Mercredi, le gouvernement du Kosovo a approuvé, lors de sa réunion, la modification du Code pénal, qui interdit aux contrevenants de conduire jusqu'à cinq ans. C'est ce dont l'avocat a parlé, Anton Noecaj sur le journal “dans Tv1. Il a déclaré qu'il était d'accord avec les interdictions de participation [...]
C'est ce dont l'avocat a parlé, Anton Noecaj sur le journal “dans Tv1. Il est d'accord avec la section des arrêts de participation dans les établissements publics de délinquants sexuels.
Selon lui, les violeurs n'ont pas leur place dans les institutions publiques.
“Nous sommes fermement d'accord sur la partie des arrêts où il est dit que ceux qui ont un parti pris formel, qui se révèlent coupables d'agression ou d'agression sexuelle, ont été interdits pour une certaine période de participation dans toutes les institutions publiques, que ce soit dans la compétition électorale, ce qui est en fait correct, parce que les auteurs n'ont pas de place dans les institutions publiques”, a-t-il dit.
Noecaj, cependant, est en désaccord avec une autre chose avec le gouvernement.
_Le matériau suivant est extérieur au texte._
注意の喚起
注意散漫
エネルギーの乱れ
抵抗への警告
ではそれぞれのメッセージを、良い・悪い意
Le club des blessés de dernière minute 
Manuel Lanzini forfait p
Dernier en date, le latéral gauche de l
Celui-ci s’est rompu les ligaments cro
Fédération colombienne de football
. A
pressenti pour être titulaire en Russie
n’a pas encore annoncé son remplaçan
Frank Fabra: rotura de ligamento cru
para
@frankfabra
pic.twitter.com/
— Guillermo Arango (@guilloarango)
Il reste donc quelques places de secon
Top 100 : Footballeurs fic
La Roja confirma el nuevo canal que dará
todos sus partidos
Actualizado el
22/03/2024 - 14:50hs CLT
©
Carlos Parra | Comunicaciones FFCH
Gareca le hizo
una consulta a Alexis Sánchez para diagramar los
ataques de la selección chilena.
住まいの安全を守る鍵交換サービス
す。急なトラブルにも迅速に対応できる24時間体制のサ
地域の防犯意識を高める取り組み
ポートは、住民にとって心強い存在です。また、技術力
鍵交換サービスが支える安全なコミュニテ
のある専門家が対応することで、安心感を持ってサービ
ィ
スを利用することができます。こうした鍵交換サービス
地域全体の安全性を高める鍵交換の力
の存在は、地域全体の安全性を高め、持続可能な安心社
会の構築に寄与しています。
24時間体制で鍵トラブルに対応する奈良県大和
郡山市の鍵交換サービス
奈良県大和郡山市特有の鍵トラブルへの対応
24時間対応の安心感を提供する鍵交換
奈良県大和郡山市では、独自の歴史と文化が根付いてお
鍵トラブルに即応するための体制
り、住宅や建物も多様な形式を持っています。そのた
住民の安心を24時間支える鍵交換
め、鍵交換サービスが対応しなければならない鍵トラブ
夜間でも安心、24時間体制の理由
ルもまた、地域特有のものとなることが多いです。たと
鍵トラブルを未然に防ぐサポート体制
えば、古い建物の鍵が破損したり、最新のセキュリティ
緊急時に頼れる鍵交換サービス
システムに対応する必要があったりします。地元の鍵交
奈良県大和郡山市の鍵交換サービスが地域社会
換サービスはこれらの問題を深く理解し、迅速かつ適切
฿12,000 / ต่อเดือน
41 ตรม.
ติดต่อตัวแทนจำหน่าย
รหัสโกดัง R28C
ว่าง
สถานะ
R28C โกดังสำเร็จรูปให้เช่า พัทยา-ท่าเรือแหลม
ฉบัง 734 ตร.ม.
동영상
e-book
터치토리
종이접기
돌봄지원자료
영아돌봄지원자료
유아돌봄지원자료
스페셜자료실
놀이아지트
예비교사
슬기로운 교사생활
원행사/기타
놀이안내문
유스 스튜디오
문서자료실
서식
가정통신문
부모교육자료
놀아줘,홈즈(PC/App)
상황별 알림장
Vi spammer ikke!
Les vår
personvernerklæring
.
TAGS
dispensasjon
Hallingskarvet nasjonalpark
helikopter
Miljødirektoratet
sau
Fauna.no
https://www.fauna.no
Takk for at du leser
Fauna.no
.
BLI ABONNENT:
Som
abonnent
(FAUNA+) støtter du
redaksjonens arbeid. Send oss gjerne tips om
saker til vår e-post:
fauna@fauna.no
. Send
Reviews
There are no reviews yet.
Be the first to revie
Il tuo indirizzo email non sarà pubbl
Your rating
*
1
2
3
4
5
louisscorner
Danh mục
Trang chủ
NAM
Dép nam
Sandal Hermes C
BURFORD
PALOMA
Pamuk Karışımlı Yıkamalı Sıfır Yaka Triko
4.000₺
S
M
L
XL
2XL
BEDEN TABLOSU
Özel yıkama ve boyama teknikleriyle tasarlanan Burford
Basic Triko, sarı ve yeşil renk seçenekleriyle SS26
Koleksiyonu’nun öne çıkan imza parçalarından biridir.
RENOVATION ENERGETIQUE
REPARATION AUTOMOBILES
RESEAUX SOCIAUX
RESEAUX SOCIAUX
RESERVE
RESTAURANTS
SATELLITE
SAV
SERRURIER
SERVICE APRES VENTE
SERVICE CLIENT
Il dit qu'il ne peut pas nier un autre droit comme celui d'un permis de conduire.
Mais le gouvernement n'ose pas un moment nier un autre droit, comme l'interdiction du permis de conduire. Cela n'a pas de permis de conduire pour commettre une infraction criminelle. Je ne vois aucun lien avec ces citoyens qui sont condamnés pour des actes criminels avec l'interdiction de prendre un permis de conduire”, a dit Noecaj.